[c-nsp] 100 meg throughput
Paul Stewart
pstewart at nexicomgroup.net
Wed Dec 14 21:36:35 EST 2005
:) Thanks.. Yeah we've done that to manually check on it once in a
while....
-----Original Message-----
From: David J. Hughes [mailto:bambi at Hughes.com.au]
Sent: Wednesday, December 14, 2005 9:29 PM
To: Paul Stewart
Cc: Eric Andrews; Chris Cappuccio; cisco-nsp at puck.nether.net
Subject: Re: [c-nsp] 100 meg throughput
Just to state the obvious, but you could always set a 30 second
load-interval on the interface and have a closer look at the average
traffic load.
David
...
On 15/12/2005, at 12:27 PM, Paul Stewart wrote:
> Thanks for all the responses....
>
> When it gets over 80 meg it doesn't make it much further... Haven't
> been sure yet whether the traffic just isn't there, or if it's
> flatlining the connection... Either way, I'm making the assumption
> that 80 is the max on a 100 meg connection **based** on 5 minute
> averages... It seems like a safe bet in my opinion...
>
> Paul
>
>
> -----Original Message-----
> From: Chris Cappuccio [mailto:chris at nmedia.net]
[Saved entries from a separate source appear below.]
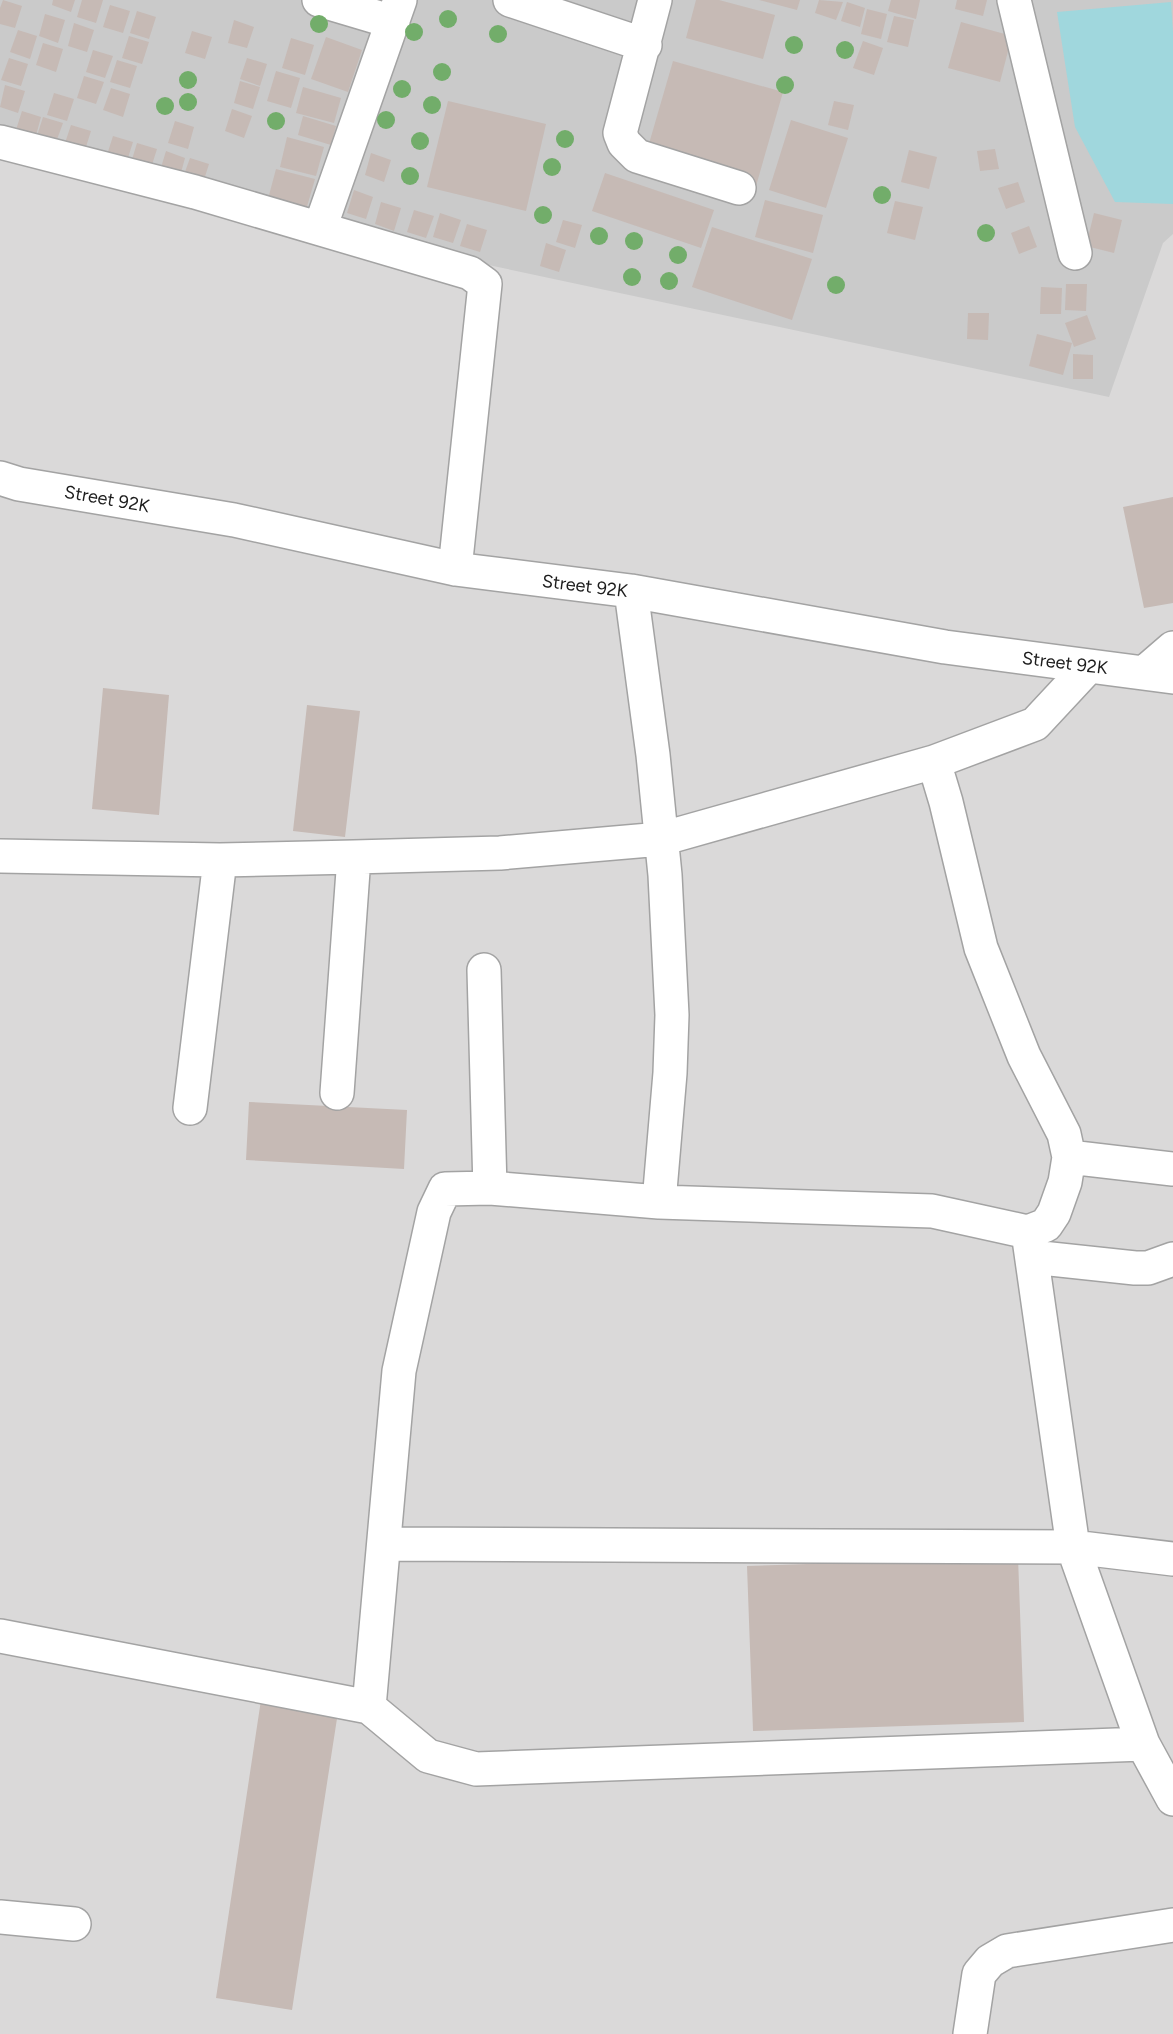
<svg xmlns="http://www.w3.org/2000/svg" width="1173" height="2034" font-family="Figtree,sans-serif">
<rect width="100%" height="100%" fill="#eee8e1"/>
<path fill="#dad9d9" d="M0,0H1173V2034H0Z"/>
<path fill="#cacaca" d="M0,0H1173V234L1163,243L1109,397L493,266L340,219L0,138Z"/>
<path fill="#a0d7dd" d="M1171,2L1173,33V204L1115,202L1075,127L1057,12Z"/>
<path fill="#c6bab5" d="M3,0L22,6L15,28L0,24V8Z
M53,0H75L71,12L52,5Z
M82,0H103L96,23L77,17Z
M696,0H719L775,15L763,59L686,38Z
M759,0H800L797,10Z
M819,0L843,2L836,20L815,13Z
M891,0H920L916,19L888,11Z
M957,0H987L983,16L955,9Z
M847,2L865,8L860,27L841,21Z
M110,5L130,11L123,33L103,27Z
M867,9L887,14L881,39L861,34Z
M137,11L156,17L149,39L130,33Z
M45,14L65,20L58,43L39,36Z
M894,16L914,20L908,47L887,42Z
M234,20L254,27L247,48L228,43Z
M961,22L1012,36L1000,82L948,68Z
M74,23L94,30L87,52L68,46Z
M18,30L37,36L30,59L10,52Z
M192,31L212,37L205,59L185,53Z
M129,36L149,42L142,64L122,58Z
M326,37L362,50L348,92L311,79Z
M291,38L314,45L305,75L282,68Z
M863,41L883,48L874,75L853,68Z
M43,43L63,49L56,72L36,65Z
M93,50L113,56L105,78L86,72Z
M9,58L28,64L21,86L1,80Z
M247,58L267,64L260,86L240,79Z
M117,60L137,66L130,88L110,82Z
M673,61L783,92L756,186L646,154Z
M276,71L300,78L291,108L267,101Z
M84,76L104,82L96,104L77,98Z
M240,81L260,87L253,109L234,103Z
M5,85L25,91L18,113L0,107Z
M303,87L341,98L334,123L296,113Z
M111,88L130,94L123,117L103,110Z
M54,93L74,99L67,121L47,115Z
M448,101L546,124L526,211L427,187Z
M834,101L854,105L848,130L828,125Z
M232,109L252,116L244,138L225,131Z
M22,111L41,117L35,139L15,133Z
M303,116L336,126L331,145L298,135Z
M43,117L63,123L55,145L36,139Z
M791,120L848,138L826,208L769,190Z
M175,121L194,127L188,149L168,143Z
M71,125L91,131L84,153L64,146Z
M113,136L133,142L126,164L106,158Z
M287,137L324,147L316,176L280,167Z
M137,143L157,149L150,171L130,166Z
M995,149L999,169L980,171L977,151Z
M909,150L937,157L929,189L901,182Z
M166,151L185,158L179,180L159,174Z
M371,153L391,160L384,182L365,175Z
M190,158L209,164L202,186L182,180Z
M276,169L315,179L306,210L268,199Z
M605,173L714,210L701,248L592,211Z
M1018,182L1025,202L1006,209L998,188Z
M354,190L373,197L366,219L347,213Z
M765,200L823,215L813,253L755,237Z
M895,201L923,207L915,240L887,233Z
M381,202L401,208L394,231L375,224Z
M414,210L434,216L426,238L407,232Z
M440,213L461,220L453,243L433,237Z
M1094,213L1122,220L1114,253L1086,246Z
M563,220L582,225L575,248L556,242Z
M467,224L487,230L480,252L460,246Z
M1029,226L1037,247L1019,254L1011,233Z
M712,227L812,259L792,320L692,287Z
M546,243L566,250L559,272L540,266Z
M1066,284H1087L1086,311L1065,310Z
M1041,287L1062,288L1061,314H1040Z
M968,313H989L988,340L967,339Z
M1087,315L1096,339L1074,347L1065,323Z
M1037,334L1072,343L1063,375L1029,366Z
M1073,354L1093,355V379H1073Z
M1173,497V603L1144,608L1123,507Z
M103,688L169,695L159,815L92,809Z
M307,705L360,711L345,837L293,831Z
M249,1102L407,1110L404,1169L246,1160Z
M1018,1557L1024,1722L753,1731L747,1566Z
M261,1700L338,1712L292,2010L216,1998Z"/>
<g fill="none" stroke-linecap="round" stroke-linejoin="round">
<g stroke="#a3a3a3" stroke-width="36">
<path id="minor" d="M319,0L393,22
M510,0L645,45
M655,0L620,133L624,143L637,156L739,188
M1014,0L1075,253
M0,142L195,192L470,273L485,284L455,569
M320,228L400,0
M0,478L19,484L234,520L455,569L631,591L945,647L1173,677
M631,591L653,755L665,875L672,1015L670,1073L659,1202
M1144,673L1173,648
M934,762L946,802L981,948L1024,1056L1064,1134L1069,1157L1065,1182L1054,1213L1046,1225L1028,1232L1073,1547L1143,1744L1173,1799
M0,856L220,860L354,857L500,853L661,839L934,762L1035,724L1089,666
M484,970L490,1188
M337,1093L354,857
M190,1108L220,860
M1069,1157L1173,1169
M1032,1257L1135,1268H1148L1173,1259
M384,1544L1073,1547L1173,1559
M0,1636L369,1707L428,1756L476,1769L1143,1744
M369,1707L399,1371L434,1212L445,1189L490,1188L659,1202L932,1211L1028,1232
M0,1917L74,1924
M970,2034L979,1974L990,1961L1007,1951L1173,1925"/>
</g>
<use href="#minor" stroke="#fff" stroke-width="33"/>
</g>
<g fill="#72ad6a">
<circle cx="448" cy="19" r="9"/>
<circle cx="319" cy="24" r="9"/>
<circle cx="414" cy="32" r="9"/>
<circle cx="498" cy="34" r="9"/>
<circle cx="794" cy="45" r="9"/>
<circle cx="845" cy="50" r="9"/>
<circle cx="442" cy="72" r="9"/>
<circle cx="188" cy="80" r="9"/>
<circle cx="785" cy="85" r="9"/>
<circle cx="402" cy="89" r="9"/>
<circle cx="188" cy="102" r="9"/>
<circle cx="432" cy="105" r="9"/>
<circle cx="165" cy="106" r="9"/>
<circle cx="386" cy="120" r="9"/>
<circle cx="276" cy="121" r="9"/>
<circle cx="565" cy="139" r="9"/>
<circle cx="420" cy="141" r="9"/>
<circle cx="552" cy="167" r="9"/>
<circle cx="410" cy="176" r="9"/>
<circle cx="882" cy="195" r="9"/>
<circle cx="543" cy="215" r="9"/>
<circle cx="986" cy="233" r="9"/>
<circle cx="599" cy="236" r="9"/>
<circle cx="634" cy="241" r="9"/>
<circle cx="678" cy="255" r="9"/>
<circle cx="632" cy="277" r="9"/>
<circle cx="669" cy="281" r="9"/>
<circle cx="836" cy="285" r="9"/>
</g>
<g text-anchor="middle" stroke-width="4.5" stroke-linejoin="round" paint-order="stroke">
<g font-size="18" fill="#1c1c1c" stroke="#fff">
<text transform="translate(107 499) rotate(10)" y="6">Street 92K</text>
<text transform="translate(585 586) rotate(7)" y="6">Street 92K</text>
<text transform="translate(1065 663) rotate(7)" y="6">Street 92K</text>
</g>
</g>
</svg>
> Sent: Wednesday, December 14, 2005 7:43 PM
> To: Eric Andrews
> Cc: Paul Stewart; cisco-nsp at puck.nether.net
> Subject: Re: [c-nsp] 100 meg throughput
>
> Eric Andrews [eric.m.andrews at gmail.com] wrote:
>>
>> it depends on the configuration of the interface, the packet size,
>> and
>
>> what it's connected to. what happens after 80Mbps?
>>
>
> If your 5 minute average shows that your pipe is at 80% utilization,
> then it's likely that you are actually spiking at 100% at which times
> you are dropping packets and providing a lower quality service.